Saved data entries:
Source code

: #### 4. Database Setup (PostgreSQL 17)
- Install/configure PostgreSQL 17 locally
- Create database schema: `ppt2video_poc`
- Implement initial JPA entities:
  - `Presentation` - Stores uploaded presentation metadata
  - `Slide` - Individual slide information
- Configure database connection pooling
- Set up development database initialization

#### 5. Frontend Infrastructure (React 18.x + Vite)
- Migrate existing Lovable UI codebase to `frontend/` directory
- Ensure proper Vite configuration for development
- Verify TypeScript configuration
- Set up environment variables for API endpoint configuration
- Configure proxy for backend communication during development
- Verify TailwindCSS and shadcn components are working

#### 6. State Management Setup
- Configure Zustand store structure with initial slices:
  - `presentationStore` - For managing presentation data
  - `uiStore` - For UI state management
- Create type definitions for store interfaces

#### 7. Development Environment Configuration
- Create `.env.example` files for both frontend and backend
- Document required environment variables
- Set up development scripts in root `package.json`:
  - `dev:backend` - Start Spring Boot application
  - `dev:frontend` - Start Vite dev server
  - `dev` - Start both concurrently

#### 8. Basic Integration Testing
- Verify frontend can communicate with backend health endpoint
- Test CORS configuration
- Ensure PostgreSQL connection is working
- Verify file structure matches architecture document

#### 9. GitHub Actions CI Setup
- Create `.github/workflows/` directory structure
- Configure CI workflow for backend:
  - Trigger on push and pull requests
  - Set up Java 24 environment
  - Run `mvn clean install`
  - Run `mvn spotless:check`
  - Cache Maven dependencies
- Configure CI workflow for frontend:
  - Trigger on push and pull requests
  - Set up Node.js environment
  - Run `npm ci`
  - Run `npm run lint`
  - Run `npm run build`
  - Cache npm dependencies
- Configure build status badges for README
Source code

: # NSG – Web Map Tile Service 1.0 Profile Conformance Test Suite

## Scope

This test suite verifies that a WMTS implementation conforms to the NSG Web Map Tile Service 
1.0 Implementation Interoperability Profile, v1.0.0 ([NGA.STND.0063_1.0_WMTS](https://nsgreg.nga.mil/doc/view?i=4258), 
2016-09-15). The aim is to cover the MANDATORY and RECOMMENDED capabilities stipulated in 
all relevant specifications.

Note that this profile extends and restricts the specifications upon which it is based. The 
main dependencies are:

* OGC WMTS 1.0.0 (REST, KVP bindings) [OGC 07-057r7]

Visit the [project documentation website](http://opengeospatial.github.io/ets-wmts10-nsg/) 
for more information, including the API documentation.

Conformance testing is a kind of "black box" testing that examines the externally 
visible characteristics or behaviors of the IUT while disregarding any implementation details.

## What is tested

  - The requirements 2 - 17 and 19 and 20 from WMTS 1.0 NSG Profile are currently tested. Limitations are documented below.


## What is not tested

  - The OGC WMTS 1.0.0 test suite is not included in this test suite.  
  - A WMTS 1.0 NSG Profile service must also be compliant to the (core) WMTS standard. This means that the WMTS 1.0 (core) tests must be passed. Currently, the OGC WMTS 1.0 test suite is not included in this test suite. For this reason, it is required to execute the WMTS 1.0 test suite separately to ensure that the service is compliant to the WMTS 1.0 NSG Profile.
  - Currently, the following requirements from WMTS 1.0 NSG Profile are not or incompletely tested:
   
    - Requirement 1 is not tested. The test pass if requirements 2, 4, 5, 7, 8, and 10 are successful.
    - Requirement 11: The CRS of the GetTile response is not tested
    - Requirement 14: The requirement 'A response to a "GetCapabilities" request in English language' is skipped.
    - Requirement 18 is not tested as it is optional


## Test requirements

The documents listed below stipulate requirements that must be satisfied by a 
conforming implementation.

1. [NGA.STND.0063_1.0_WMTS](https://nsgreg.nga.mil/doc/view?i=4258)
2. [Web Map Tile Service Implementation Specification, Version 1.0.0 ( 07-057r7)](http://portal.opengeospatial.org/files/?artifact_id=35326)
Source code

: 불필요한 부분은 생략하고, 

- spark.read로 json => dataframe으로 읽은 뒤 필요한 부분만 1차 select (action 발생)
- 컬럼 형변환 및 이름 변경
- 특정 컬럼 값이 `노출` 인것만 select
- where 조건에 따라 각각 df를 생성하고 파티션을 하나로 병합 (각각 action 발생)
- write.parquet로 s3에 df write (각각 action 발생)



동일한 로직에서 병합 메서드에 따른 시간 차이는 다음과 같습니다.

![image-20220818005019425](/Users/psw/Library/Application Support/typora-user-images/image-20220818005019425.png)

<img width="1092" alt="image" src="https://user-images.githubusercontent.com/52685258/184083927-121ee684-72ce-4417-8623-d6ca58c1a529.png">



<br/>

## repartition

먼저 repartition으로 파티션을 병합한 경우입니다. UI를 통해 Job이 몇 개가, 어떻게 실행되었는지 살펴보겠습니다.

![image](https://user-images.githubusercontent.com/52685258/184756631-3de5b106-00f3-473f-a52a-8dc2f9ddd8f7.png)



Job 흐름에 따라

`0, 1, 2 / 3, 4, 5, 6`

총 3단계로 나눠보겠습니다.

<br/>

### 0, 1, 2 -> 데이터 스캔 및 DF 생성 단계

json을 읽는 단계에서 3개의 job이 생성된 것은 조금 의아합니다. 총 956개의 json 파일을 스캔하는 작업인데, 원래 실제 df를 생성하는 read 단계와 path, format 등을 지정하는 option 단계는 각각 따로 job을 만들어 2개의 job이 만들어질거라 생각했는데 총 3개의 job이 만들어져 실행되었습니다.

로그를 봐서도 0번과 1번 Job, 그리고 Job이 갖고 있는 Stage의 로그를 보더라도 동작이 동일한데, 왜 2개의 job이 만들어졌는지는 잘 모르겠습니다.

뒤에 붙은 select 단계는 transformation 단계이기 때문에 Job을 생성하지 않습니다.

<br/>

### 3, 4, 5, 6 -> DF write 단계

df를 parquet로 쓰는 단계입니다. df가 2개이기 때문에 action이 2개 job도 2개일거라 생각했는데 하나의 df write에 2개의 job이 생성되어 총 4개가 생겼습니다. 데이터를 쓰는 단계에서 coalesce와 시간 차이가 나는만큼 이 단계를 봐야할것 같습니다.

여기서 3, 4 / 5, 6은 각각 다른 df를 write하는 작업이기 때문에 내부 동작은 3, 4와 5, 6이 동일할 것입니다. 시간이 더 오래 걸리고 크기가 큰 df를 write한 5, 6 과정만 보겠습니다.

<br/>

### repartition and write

Exercise
Only a number is needed here: the count of lines above that hold the string "with".

Answer box
2